Recommended Venue Tier

With scores averaging in the low 30s across all five dimensions and an overall score of 20, this paper does not meet the threshold for presentation at an academic finance conference or publication in a finance journal in its current form. The framework concept — commitment conservation as a design principle for financial signal integrity — addresses a real problem and has a coherent structure, but the paper as submitted is better characterized as a product white paper or patent application than as a research contribution. The path to academic publication runs through three changes: (1) grounding the framework in the existing literature on model risk, formal methods, and NLP-based contract analysis; (2) providing original, independently reproducible empirical results on real financial data; and (3) separating the conceptual contribution from the proprietary MO§ES branding. If those changes are made, the paper might find a home in a finance-adjacent venue such as the Journal of Financial Regulation, the Review of Quantitative Finance and Accounting, or a financial technology or law review. A top general finance journal (Journal of Finance, Review of Financial Studies, Journal of Financial Economics) is not a realistic target without a substantially more rigorous empirical contribution and deeper engagement with financial theory.
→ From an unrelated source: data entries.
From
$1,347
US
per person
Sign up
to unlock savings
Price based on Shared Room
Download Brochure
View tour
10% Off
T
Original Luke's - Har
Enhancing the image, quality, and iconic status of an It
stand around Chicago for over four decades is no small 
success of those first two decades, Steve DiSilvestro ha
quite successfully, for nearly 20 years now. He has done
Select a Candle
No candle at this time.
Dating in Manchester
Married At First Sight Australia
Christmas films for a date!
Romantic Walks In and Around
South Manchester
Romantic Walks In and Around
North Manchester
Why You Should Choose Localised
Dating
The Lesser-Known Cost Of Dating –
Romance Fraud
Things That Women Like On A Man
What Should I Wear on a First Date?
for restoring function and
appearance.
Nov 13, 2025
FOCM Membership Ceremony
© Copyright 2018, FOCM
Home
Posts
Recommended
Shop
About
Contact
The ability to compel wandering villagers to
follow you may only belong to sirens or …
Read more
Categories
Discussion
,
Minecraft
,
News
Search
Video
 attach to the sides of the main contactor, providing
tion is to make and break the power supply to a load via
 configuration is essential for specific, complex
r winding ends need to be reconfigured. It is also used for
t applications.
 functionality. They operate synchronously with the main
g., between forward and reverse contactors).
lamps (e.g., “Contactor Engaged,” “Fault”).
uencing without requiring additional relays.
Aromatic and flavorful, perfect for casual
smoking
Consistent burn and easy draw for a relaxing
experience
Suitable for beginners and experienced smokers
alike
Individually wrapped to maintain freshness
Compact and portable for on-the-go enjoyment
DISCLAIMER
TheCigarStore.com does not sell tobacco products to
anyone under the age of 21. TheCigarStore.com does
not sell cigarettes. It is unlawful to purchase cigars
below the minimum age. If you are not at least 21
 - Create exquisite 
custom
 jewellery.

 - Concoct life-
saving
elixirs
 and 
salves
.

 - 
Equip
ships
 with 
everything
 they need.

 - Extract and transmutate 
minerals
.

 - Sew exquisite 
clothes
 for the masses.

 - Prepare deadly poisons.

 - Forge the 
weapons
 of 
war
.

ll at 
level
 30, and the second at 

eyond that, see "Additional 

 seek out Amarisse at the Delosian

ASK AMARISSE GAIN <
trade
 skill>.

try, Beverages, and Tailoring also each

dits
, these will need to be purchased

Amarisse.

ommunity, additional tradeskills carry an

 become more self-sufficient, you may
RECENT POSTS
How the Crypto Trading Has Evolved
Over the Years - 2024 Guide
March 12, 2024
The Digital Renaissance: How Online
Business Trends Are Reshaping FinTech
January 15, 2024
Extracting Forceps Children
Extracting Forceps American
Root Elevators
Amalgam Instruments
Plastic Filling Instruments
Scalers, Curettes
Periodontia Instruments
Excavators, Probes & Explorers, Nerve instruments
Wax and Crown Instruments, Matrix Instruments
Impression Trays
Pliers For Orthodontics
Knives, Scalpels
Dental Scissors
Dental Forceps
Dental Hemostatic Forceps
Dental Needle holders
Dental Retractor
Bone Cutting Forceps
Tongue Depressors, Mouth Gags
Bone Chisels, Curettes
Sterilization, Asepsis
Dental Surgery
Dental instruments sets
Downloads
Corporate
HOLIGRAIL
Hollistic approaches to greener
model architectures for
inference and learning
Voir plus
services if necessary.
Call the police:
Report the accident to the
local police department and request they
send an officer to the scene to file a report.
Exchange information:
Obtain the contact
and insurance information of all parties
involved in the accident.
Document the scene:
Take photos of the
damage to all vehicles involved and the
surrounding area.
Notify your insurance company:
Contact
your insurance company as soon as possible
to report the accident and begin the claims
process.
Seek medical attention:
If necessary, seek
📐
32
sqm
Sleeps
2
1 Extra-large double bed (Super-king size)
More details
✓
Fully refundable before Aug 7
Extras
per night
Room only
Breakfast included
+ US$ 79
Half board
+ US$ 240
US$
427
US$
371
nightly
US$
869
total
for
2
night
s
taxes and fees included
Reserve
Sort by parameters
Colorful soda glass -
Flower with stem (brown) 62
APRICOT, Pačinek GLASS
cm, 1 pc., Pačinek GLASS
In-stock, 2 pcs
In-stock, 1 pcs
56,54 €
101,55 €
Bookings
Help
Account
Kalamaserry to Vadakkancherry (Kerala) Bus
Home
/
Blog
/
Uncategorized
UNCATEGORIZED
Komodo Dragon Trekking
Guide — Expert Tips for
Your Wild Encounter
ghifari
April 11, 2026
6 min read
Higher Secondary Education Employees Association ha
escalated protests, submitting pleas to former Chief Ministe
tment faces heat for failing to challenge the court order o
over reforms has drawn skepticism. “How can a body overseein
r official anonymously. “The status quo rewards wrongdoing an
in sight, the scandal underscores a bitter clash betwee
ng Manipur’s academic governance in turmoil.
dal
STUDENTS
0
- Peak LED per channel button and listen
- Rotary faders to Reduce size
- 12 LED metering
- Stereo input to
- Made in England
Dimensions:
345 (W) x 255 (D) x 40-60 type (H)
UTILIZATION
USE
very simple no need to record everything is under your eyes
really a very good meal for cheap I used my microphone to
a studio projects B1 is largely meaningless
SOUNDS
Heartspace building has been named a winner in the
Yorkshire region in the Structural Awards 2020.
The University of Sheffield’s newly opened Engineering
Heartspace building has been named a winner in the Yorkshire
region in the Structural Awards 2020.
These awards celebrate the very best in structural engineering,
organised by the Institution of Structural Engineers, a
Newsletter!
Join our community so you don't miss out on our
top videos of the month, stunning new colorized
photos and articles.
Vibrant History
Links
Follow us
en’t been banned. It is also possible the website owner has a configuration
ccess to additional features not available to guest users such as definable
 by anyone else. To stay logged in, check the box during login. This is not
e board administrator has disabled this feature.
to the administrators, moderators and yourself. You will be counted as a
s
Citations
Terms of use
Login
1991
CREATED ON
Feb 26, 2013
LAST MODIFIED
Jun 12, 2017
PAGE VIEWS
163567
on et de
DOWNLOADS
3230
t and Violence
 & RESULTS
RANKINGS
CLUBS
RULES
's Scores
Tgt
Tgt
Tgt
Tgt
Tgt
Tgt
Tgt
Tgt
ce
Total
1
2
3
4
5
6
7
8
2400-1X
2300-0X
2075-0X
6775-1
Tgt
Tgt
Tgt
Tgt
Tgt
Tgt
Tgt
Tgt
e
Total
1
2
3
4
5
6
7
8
Open Questions and Extensions

Can commitment stability be measured in real amendment chains at scale? Applying the NLI-based stability metric to the full EDGAR corpus of loan covenant amendments or SEC filing revisions — paired with downstream outcome data on covenant violations or enforcement actions — would provide the first large-sample test of whether the conservation condition predicts financial instability. What is the right baseline for comparison? Current legal and compliance practice already employs redline versioning, change management software, and hash-based document authentication; establishing what commitment conservation adds over these existing tools, and under what conditions, is essential to motivating the framework. Is the conservation condition domain-specific or universal? The paper argues for universality, but the operationalization of C(S) likely differs across contracts (semantic meaning of obligations), risk models (parameter stability), and trading algorithms (strategy similarity). A comparative study of domain-specific instantiations would clarify whether a single conservation law or a family of domain-adapted conditions is more appropriate. What is the relationship between commitment drift and realized financial loss? The paper asserts that drift leads to adverse outcomes but does not test this link. Establishing an empirical connection between measured D(S,S') and subsequent financial losses, legal disputes, or model failures would provide the causal grounding that the current paper lacks. Can the framework be extended to multi-party negotiation? The current model considers a single signal under transformation; real financial contracting involves multiple agents amending a shared document, potentially with conflicting interests. Extending the conservation framework to multi-agent settings would address the most practically important case.